La struttura militare fu posta sotto comando tedesco immediatamente dopo la firma dell’Armistizio, diventando così un possibile obiettivo della Resistenza. Fu il Colonnello delle Armi Navali Alberto Brofferio, già comandante del balipedio dal 1932 al 1935, a progettare l’attentato. Prese le distanze dal regime fascista dopo l’alleanza con la Germania, e fin dal 1943 intrattnne relazioni con il Comitato Nazionale di Liberazione. Al momento dell’attacco, era referente del Servizio Informazioni della Marina per il governo di Pietro Badoglio. Più tardi sarebbe diventato comandante di una formazione partigiana autonoma di orientamento monarchico. Secondo alcune testimonianze, lo stesso colonnello avvertì gli occupanti della zona più prossima al balipedio di allontanarsi dalle proprie abitazioni, poco prima dell’esplosione. Non si saprà mai se è vero, ma è bello pensare che in un momento tanto crudele e sanguinario, qualcuno possa aver compiuto un gesto di protezione verso la popolazione.

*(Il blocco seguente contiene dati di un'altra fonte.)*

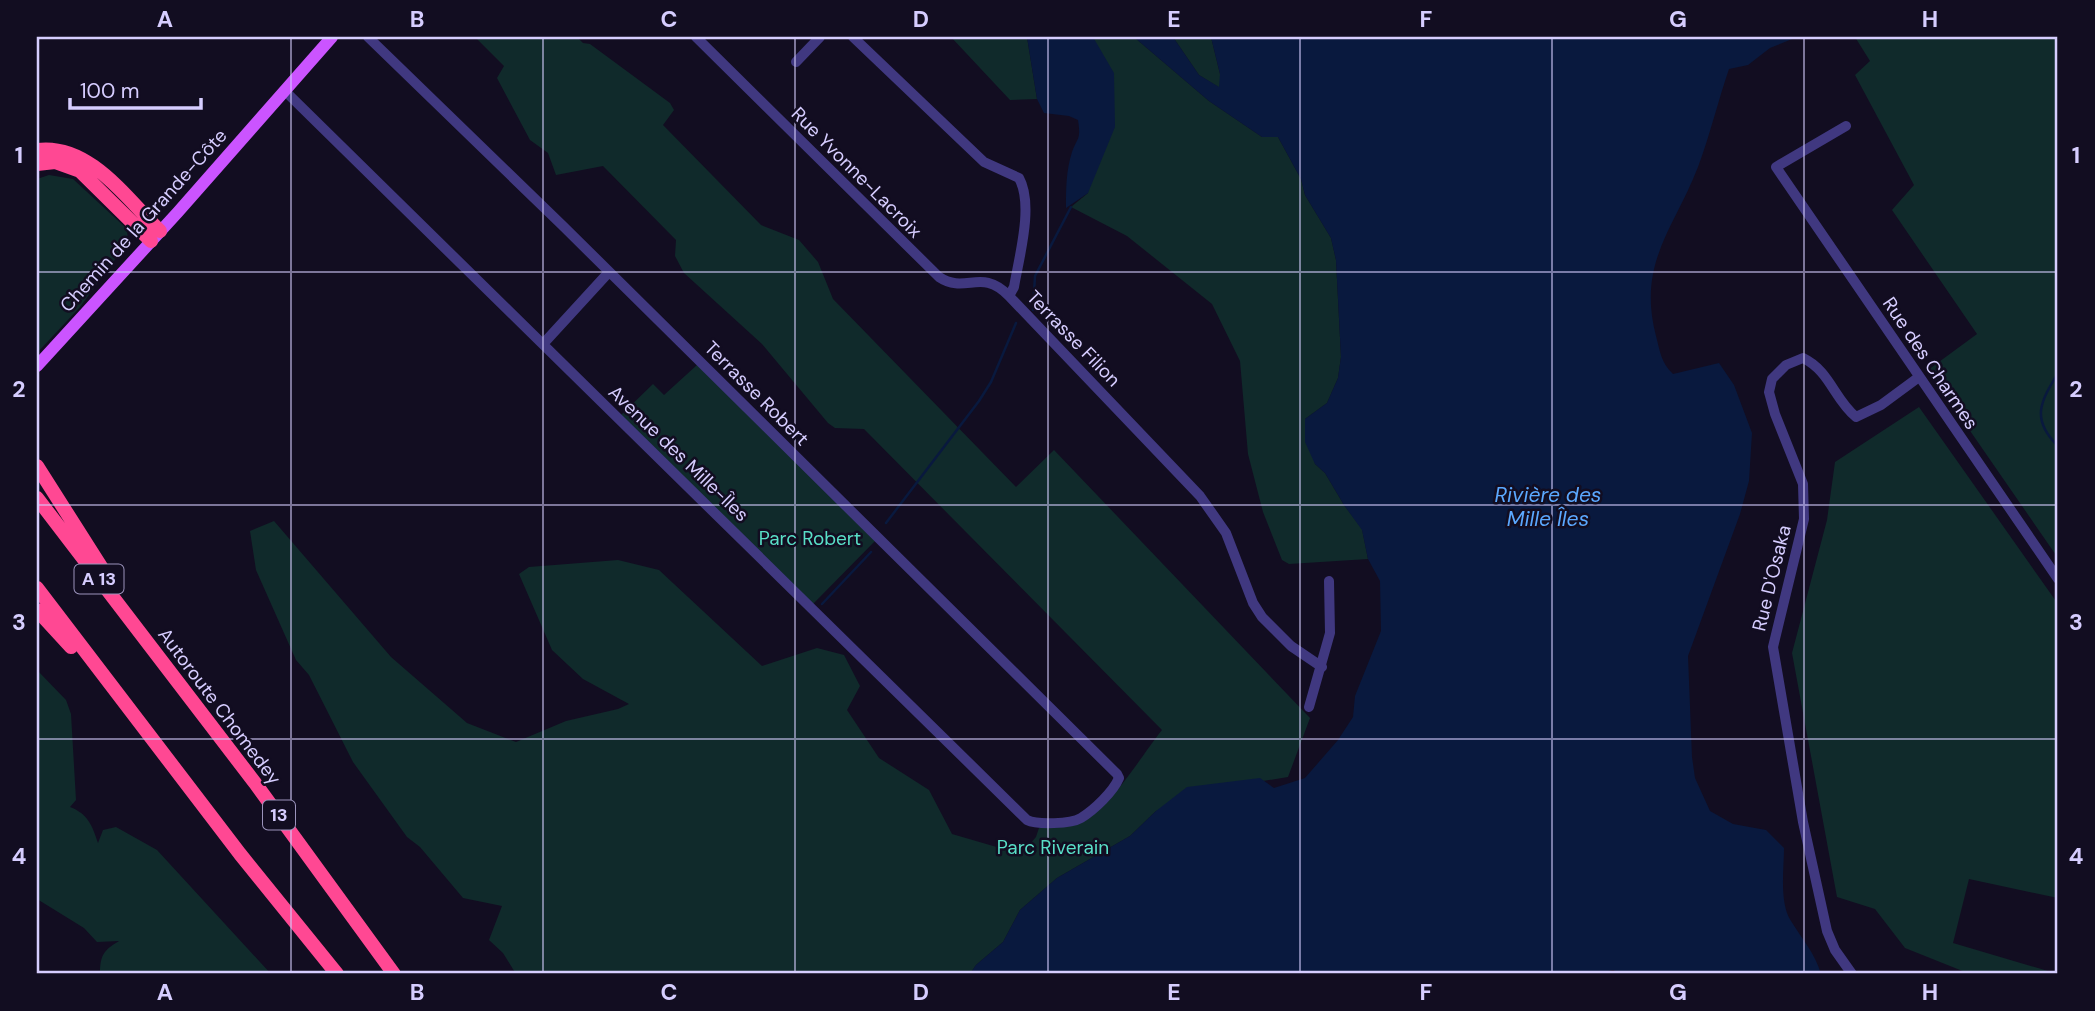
<svg xmlns="http://www.w3.org/2000/svg" width="2095" height="1011" font-family="'DM Sans',sans-serif">
  <style>
    .green { fill: #102a2b }
    .water { fill: #09193e }
    .lines { fill: none; stroke-linecap: round; stroke-linejoin: round }
    .stream { stroke: #09193e; stroke-width: 2.5 }
    .minor { stroke: #403880; stroke-width: 10 }
    .major { stroke: #cb54ff; stroke-width: 12 }
    .highway { stroke: #ff4893; stroke-width: 14 }
    .grid { fill: none; stroke: #d6cdff; stroke-width: 2; stroke-opacity: 0.55 }
    .labels { text-anchor: middle; stroke-width: 5; stroke-linejoin: round; paint-order: stroke }
    .shield { fill: #120d21; stroke: #9b93bc; stroke-width: 2 }
    .shield-label { font-size: 18px; font-weight: bold; fill: #d6cdff }
    .street-label { font-size: 19px; fill: #d6cdff; stroke: #120d21 }
    .park-label { font-size: 19px; fill: #59dfc7; stroke: #120d21 }
    .water-label { font-size: 21px; font-style: italic; fill: #5ba8ff; stroke: #120d21 }
    .neatline { fill: none; stroke: #d6cdff; stroke-width: 2.5 }
    .grid-label { font-size: 23px; text-anchor: middle; font-weight: bold; fill: #d6cdff }
  </style>
  <rect width="100%" height="100%" fill="#120d21"/>
  <path class="green" d="M475 37H577L583 43 590 44 670 103 674 110 663 125 761 225 799 240 818 262 833 299 1016 487 1054 450 1310 718 1288 777 1220 788 1156 811 1130 836 1057 878 1020 910 1003 942 976 965 970 974H516L503 953 489 940 502 906 463 898 420 847 407 837 353 762 309 675 296 660 256 570 250 531 274 521 391 657 467 723 516 742 566 721 618 709 629 704 583 679 552 650 519 574 529 567 618 560 659 570 762 666 817 648 844 655 860 686 847 710 879 758 929 790 952 834 1021 854 1036 837 1039 828C1051 827 1066 828 1077 823 1110 811 1140 757 1162 730L864 429 835 428 828 423 762 344 684 273 675 256 676 240 603 166 556 175 548 153 530 140 497 78 504 66Z
    M951 37H1027L1037 99 1010 100Z
    M1093 37H1134L1209 101 1262 137H1278L1301 179 1305 195 1331 238 1336 260 1341 357 1338 378 1327 403 1305 419 1315 464 1325 473 1344 505 1362 529 1368 559 1289 564 1282 560 1263 512 1248 454 1240 361 1212 304 1127 236 1071 207 1088 193Z
    M1173 37H1211L1220 74V88L1199 75Z
    M1855 37H2058V558L1928 370 1977 334 1892 210 1914 185 1855 75 1870 61Z
    M49 175 73 179 127 229 128 242 80 307 37 353V179Z
    M697 365 876 540 813 604 621 415 653 384 664 395Z
    M1919 407 2058 604V898L1969 879 1953 943 2058 974H1970L1905 948 1875 909 1837 897 1792 653 1827 520 1835 462Z
    M37 670 66 700 71 714 76 800 70 807C88 814 92 825 98 843L103 830 116 827 157 850 271 974H100C100 955 104 950 119 941L97 942 84 928 37 899Z"/>
  <path class="water" d="M1027 37H1093L1114 73 1115 127 1088 193 1066 208C1066 189 1066 171 1072 152 1078 136 1081 140 1078 120L1069 116 1044 113 1037 99Z
    M1134 37H1173L1199 75 1219 87 1220 74 1211 37H1797L1770 48 1748 65 1729 69C1718 101 1710 135 1698 167 1674 229 1637 263 1656 336 1660 351 1661 363 1673 374L1719 363 1734 385 1752 433 1749 481 1740 514 1688 656 1692 757 1695 778 1710 811 1733 824 1766 830 1784 848C1784 869 1779 902 1791 921 1802 939 1815 953 1821 974H1623L1613 970 1594 974H970L976 965 1003 942 1020 910 1057 878 1130 836 1156 811 1187 787 1260 778 1274 788 1305 778 1338 740 1353 717 1355 696 1381 631 1380 581 1368 559 1362 530 1344 505 1325 473 1315 464 1305 442V419L1327 403 1338 378 1341 357 1336 260 1331 238 1305 195 1301 179 1278 137H1262L1209 101Z"/>
  <g class="lines">
    <path class="stream" d="M1033 310 1035 276 1071 207
      M2058 373C2041 401 2030 419 2058 446
      M886 523 979 401 991 382 1016 323
      M822 604 871 552"/>
    <path class="minor" d="M696 37 939 277C966 295 981 267 1009 296L1200 496 1226 533 1253 603 1262 617 1291 646 1322 667
      M853 37 984 162 1019 178C1034 205 1019 257 1014 287L1009 296
      M796 62 820 37
      M285 91 1027 820C1037 825 1071 824 1081 818 1094 810 1113 792 1119 778L1117 774 562 225 368 37
      M1846 126 1776 167 2058 579
      M543 344 609 272
      M1309 707 1330 633 1329 581
      M1852 974 1835 950 1827 931 1803 822 1773 647 1804 519 1803 484 1775 414 1769 392 1772 379 1786 365 1803 358C1830 371 1834 399 1856 417L1881 405 1919 377"/>
    <path class="major" d="M37 366 178 212 332 37"/>
    <path class="highway" d="M37 150C89 143 126 198 160 231
      M37 164 55 162 80 171 151 241
      M37 466 105 573
      M37 498 255 783 394 974
      M37 588 240 854 337 974
      M37 610 71 647"/>
  </g>
  <path class="grid" d="M291 37V974M543 37V974M795 37V974M1048 37V974M1300 37V974M1552 37V974M1804 37V974M37 272H2058M37 505H2058M37 739H2058"/>
  <g class="labels">
    <g class="shield">
      <rect x="74.5" y="564.5" width="49" height="29" rx="5"/>
      <rect x="263" y="800.5" width="32" height="29" rx="5"/>
    </g>
    <g class="shield-label">
      <text x="99" y="585">A 13</text>
      <text x="279" y="821">13</text>
    </g>
    <g class="street-label">
      <text transform="translate(857 172) rotate(45)" y="7">Rue Yvonne-Lacroix</text>
      <text transform="translate(143 220) rotate(-48)" y="7">Chemin de la Grande-Côte</text>
      <text transform="translate(1074 338) rotate(46)" y="7">Terrasse Filion</text>
      <text transform="translate(1931 363) rotate(56)" y="7">Rue des Charmes</text>
      <text transform="translate(757 393) rotate(45)" y="7">Terrasse Robert</text>
      <text transform="translate(679 453) rotate(44)" y="7">Avenue des Mille-Îles</text>
      <text transform="translate(1771 578) rotate(-76)" y="7">Rue D'Osaka</text>
      <text transform="translate(220 706) rotate(53)" y="7">Autoroute Chomedey</text>
    </g>
    <g class="park-label">
      <text x="810" y="545">Parc Robert</text>
      <text x="1053" y="854">Parc Riverain</text>
    </g>
    <g class="water-label">
      <text x="1548" y="502">Rivière des<tspan x="1548" dy="24">Mille Îles</tspan></text>
    </g>
  </g>
  <rect width="2095" height="1011" fill="none" stroke="#120d21" stroke-width="77"/>
  <path d="M70 98v10h131v-10" fill="none" stroke="#d6cdff" stroke-width="3.5"/>
  <text x="80" y="98" font-size="21" fill="#d6cdff" stroke="#120d21" stroke-width="5" paint-order="stroke">100 m</text>
  <rect x="38" y="38" width="2018" height="934" class="neatline"/>
  <g class="grid-label">
    <text x="165" y="27">A</text>
    <text x="417" y="27">B</text>
    <text x="669" y="27">C</text>
    <text x="921" y="27">D</text>
    <text x="1174" y="27">E</text>
    <text x="1426" y="27">F</text>
    <text x="1678" y="27">G</text>
    <text x="1930" y="27">H</text>
    <text x="19" y="163">1</text>
    <text x="2076" y="163">1</text>
    <text x="19" y="397">2</text>
    <text x="2076" y="397">2</text>
    <text x="19" y="630">3</text>
    <text x="2076" y="630">3</text>
    <text x="19" y="864">4</text>
    <text x="2076" y="864">4</text>
    <text x="165" y="1000">A</text>
    <text x="417" y="1000">B</text>
    <text x="669" y="1000">C</text>
    <text x="921" y="1000">D</text>
    <text x="1174" y="1000">E</text>
    <text x="1426" y="1000">F</text>
    <text x="1678" y="1000">G</text>
    <text x="1930" y="1000">H</text>
  </g>
</svg>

Un suo collaboratore, Mario Caccia, entrò nel balipedio travestito da operaio, mescolandosi ai dipendenti, e riuscì a depositare al suo interno una bomba ad orologeria. Nell’esplosione che seguì morirono sette lavoratori: Eliseo Gianni, Guido Benedetti, Umberto Benincasa, Giacomo Castellano, Lamberto Cervelli, Orazio Di Stefano e Mario Sartini.
Sebbene tutti in città sapessero che si trattava di un’operazione antifascista, fortunatamente nessuna formazione della neonata Resistenza rivendicò l’azione. Forse perché fu giudicata prematura e controproducente (basti pensare che Eliseo Gianni, morto nella deflagrazione, era parte dell’organizzazione clandestina comunista), forse per paura di ritorsioni, forse per strategia. Fatto sta che i tedeschi rimasero interdetti e decisero di aprire un’indagine.
Una perizia fu richiesta all’ufficiale di marina Ario Papi, chimico. Quello che i tedeschi ignoravano era che anch’egli era in contatto con il Comitato Nazionale di Liberazione, che informò subito, e che anni prima, fosse stato uno studente del professor Giuseppe Del Freo, noto antifascista.
“L’esplosione è causata da una reazione avvenuta tra il sodio metallico e l’acqua infiltrata dal soffitto. Una tragica casualità.” L’ufficiale, che in seguito si unirà alla formazione partigiana di Marcello Garosi (mista ma di prevalente orientamento comunista) mentì nella sua relazione.
Grazie a quella bugia, alla quale i tedeschi abboccarono, non ci fu rappresaglia e oggi noi non dobbiamo piangere l’Eccidio di Viareggio. Il nome di Ario Papi è stato purtroppo largamente dimenticato, ma a questo militare e chimico, la città deve davvero molto.
Dopo la guerra, gran parte dei resti del balipedio furono abbattuti e l’area edificata, ma alcune testimonianze sopravvivono ancora nel fitto della selva, ormai quasi totalmente ingoiate dalla vegetazione. Sono protette dai pini antichi che furono testimoni di questi fatti.

Come sarebbe bello che fossero riportate alla luce e valorizzate, magari con una targa che raccontasse questa storia, della quale anche Mario Tobino ci parla nel suo romanzo Il Clandestino.
Sarebbe valorizzare la città e la memoria collettiva, mostrando l’orrore di una guerra che solo grazie a una bugia e a tanta fortuna non si abbatté sul popolo viareggino con ferocia ancora maggiore.